Common Failure Cases

useChat messages show undefined for tool call results because the tool response is not returned to toDataStreamResponse
Why: when a tool is defined in streamText, the tool's execute function must return a serialisable value; if it returns undefined or throws an unhandled error, the data stream protocol cannot include the tool result and useChat receives an incomplete message.
Detect: messages in the useChat state show the tool call but no tool result; the UI stops updating mid-stream; adding console.log in execute shows the function threw an error.
Fix: wrap execute in try/catch and return a structured error object on failure; never return undefined — return { error: "..." } instead.

generateObject fails with NoObjectGeneratedError because the Zod schema is too complex for the model to satisfy
Why: deeply nested Zod schemas with many optional fields and complex validation constraints require the model to produce very specific JSON; the model occasionally fails to satisfy all constraints in one generation, and without retries, generateObject throws.
Detect: NoObjectGeneratedError in production logs; the error is intermittent — most requests succeed but 1-5% fail on complex schemas.
Fix: set mode: 'json' on the model call if the provider supports JSON mode; simplify the schema by removing optional fields that are rarely needed; add retry logic with maxRetries on the generateObject call.

maxSteps exceeded because a tool always returns data that triggers another tool call
Why: with maxSteps: 5, if each tool result causes the model to call another tool rather than generating a final text response, the cycle exhausts maxSteps and the generation ends without a complete response.
Detect: streaming ends abruptly after exactly maxSteps tool calls with no final assistant text; the model's reasoning shows it expected to make another tool call.
Fix: add a finalize tool that the model can call when it is ready to give the final answer; or instruct the model in the system prompt to provide a text summary after tool results rather than continuing to call tools.

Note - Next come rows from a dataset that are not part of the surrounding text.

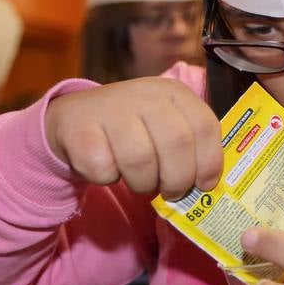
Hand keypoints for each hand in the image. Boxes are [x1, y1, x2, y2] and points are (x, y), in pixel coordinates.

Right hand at [44, 77, 221, 199]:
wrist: (74, 118)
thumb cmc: (131, 129)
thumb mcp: (164, 127)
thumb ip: (189, 147)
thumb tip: (208, 185)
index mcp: (173, 92)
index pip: (204, 126)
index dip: (209, 162)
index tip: (203, 185)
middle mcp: (145, 94)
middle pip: (176, 143)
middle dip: (177, 179)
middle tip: (170, 192)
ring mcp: (110, 107)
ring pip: (140, 159)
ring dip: (142, 183)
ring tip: (139, 181)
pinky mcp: (80, 127)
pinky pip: (103, 168)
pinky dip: (107, 178)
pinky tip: (107, 168)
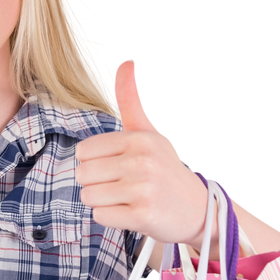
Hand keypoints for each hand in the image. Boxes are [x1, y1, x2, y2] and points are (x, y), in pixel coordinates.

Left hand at [74, 58, 210, 246]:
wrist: (197, 209)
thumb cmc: (164, 168)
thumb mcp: (149, 131)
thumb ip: (132, 99)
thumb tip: (126, 61)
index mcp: (140, 138)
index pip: (83, 152)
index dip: (95, 162)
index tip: (119, 166)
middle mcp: (142, 161)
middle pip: (83, 174)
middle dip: (97, 183)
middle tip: (124, 185)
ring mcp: (143, 189)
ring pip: (89, 197)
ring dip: (103, 201)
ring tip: (128, 198)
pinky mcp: (143, 216)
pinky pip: (100, 217)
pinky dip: (112, 218)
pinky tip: (132, 212)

useChat sends the full conversation history on every request, causing token costs to grow unboundedly in long conversations
Why: useChat maintains the full messages array and sends all messages on every submit; a 50-turn conversation sends 50 messages worth of tokens on turn 51, causing costs and latency to grow linearly.
Detect: LLM API costs per session grow with session length; the messages array passed to streamText on the server grows without bound.
Fix: implement a message window on the server-side API route: messages.slice(-20) to keep only the last 20 messages; or add summarisation to compress older context.

Connections

  • web-frameworks/nextjs — App Router API routes and useChat hook integration
  • apis/anthropic-api@ai-sdk/anthropic wraps the Anthropic Messages API; prompt caching is supported
  • agents/langgraph — when you need stateful agent loops, checkpointing, or HITL beyond what useChat provides
  • protocols/tool-design — writing good tool descriptions; the same principles apply to AI SDK tool() definitions
  • observability/platforms — logging token usage and latency from generateText usage via Langfuse

Open Questions

  • How does the Vercel AI SDK's data stream protocol compare to raw SSE for browser compatibility and debugging?
  • At what maxSteps count do tool-call cycles in streamText become impractical — and what is the failure mode?
  • Does generateObject with complex nested Zod schemas reliably validate at the same rate across Anthropic vs OpenAI models?